§ What you have to do:
This exercise calls for copying every line below that holds the word "right".

§ Record set:
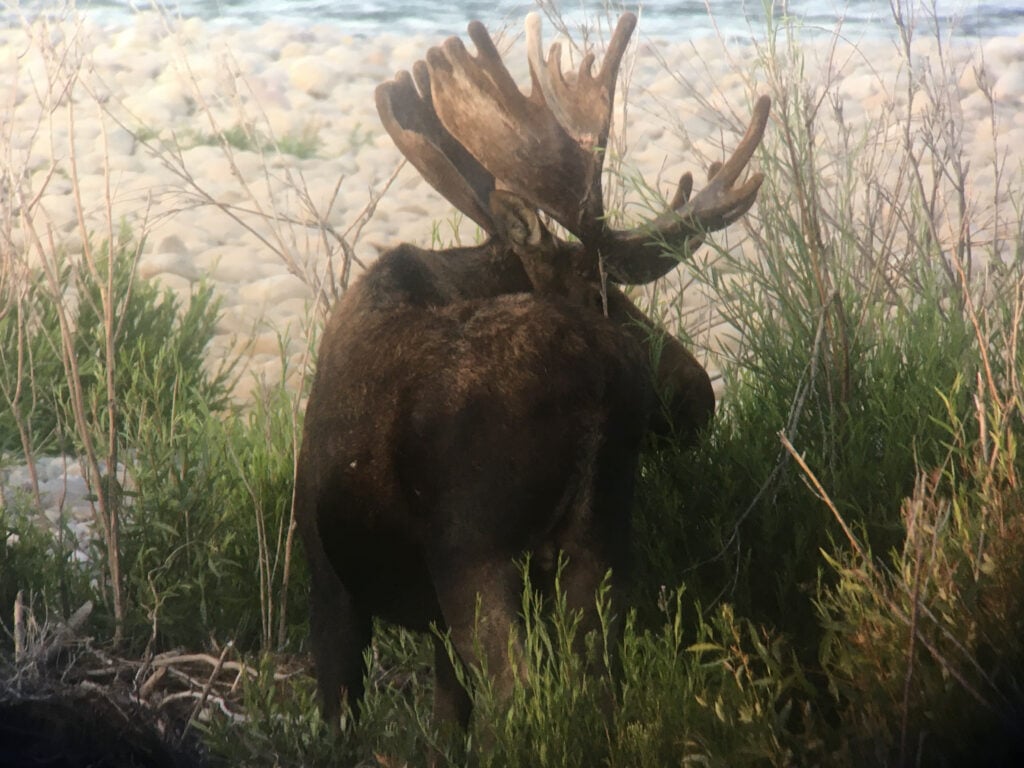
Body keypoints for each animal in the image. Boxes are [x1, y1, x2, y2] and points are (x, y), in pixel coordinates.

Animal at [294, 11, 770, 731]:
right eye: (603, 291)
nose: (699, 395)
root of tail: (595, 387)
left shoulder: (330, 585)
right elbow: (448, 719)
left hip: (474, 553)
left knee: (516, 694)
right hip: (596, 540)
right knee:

§ Exercise solution:
right eye: (603, 291)
right elbow: (448, 719)
right hip: (596, 540)
right knee:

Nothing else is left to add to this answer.